No habla mucho; tiene en su nariz una manguera para el oxígeno, la cual se le desacomoda a cada rato porque a pesar de su edad, su ser inquieto no descansa.
En diciembre del año pasado contrajo una pulmonía que debilitó su salud, mas no su espíritu. El trabajo al cual don Arsenio migró después de la Musmanni no tenía nada que ver con el arte de hornear. Ingresó a laborar a la Corte Suprema de Justicia como misceláneo, pero duró poco en ese puesto.
“Papá se quedaba después de su turno aprendiendo a mecanografiar. Como era tan inteligente aprendió en poco tiempo a escribir muy rápido, entonces lo contrataron como secretario de de la Sala Primera”, recuerda Mercedes.

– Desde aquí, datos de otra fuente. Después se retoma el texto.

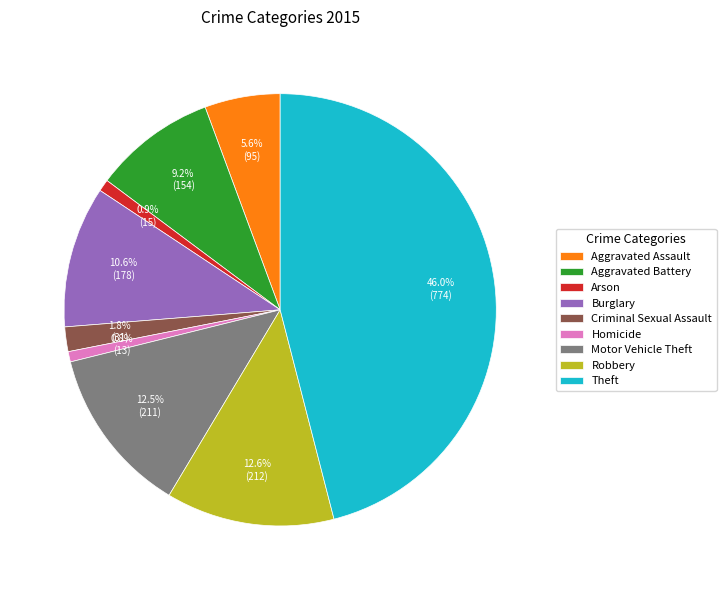

Is there a majority slice in this chart?

No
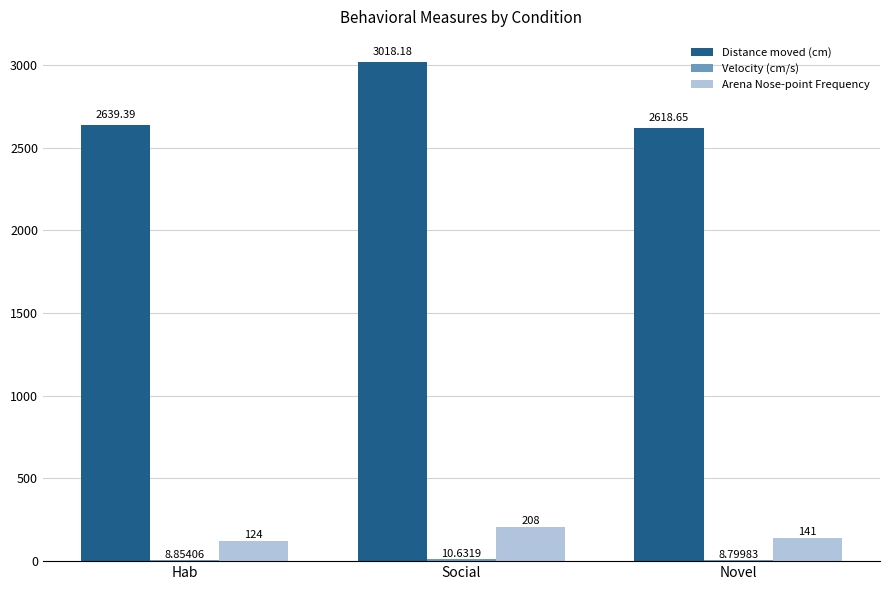

Which series changed the most between Hab and Social?

Distance moved (cm)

Fue tan hábil en su nueva profesión que al poco tiempo se convirtió en un mentor para los nuevos empleados que llegaban.
Pero no había forma de que don Arsenio dejara de lado su verdadero amor.
“La Corte tenía una soda, así que él comenzó a llevar galletas para vender. Poco a poco la demanda comenzó a crecer”.
En su casa, en un horno verde, comenzó la aventura.
Toda su familia era parte del trajín. Mercedes explica que a veces se acostaban a las tres de la madrugada, “a pesar de que al día siguiente entrábamos a las siete a clases. Se madrugaba mucho”.
Cuando Mercedes entró a la Universidad Nacional aprovechaba para vender ahí galletas.
Es la familia el corazón y la columna vertebral que ha sostenido por años el negocio; y hasta el momento.
Pasan las horas, y don Arsenio continúa en su silla, en silencio, viendo televisión, pero nos mira todo el tiempo. Mercedes le pide que cante “la canción de los números, la del buey”. Entonces don Arsenio canta a todo pulmón sin olvidar una sola frase. Para esto el oxígeno le alcanza y le sobra.
Mercedes me cuenta que todos los sábados “casi toda la familia se reune para pasar tiempo con el abuelo”. Por ahora, el más amado de la familia tiene 16 nietos y seis bisnietos.
Al despedirme del legendario galletero, él me estrecha la mano y me desea que Dios me acompañe, y entre risas remata con un tono grave, de abuelo, de hombre de negocios: “porque yo no puedo”.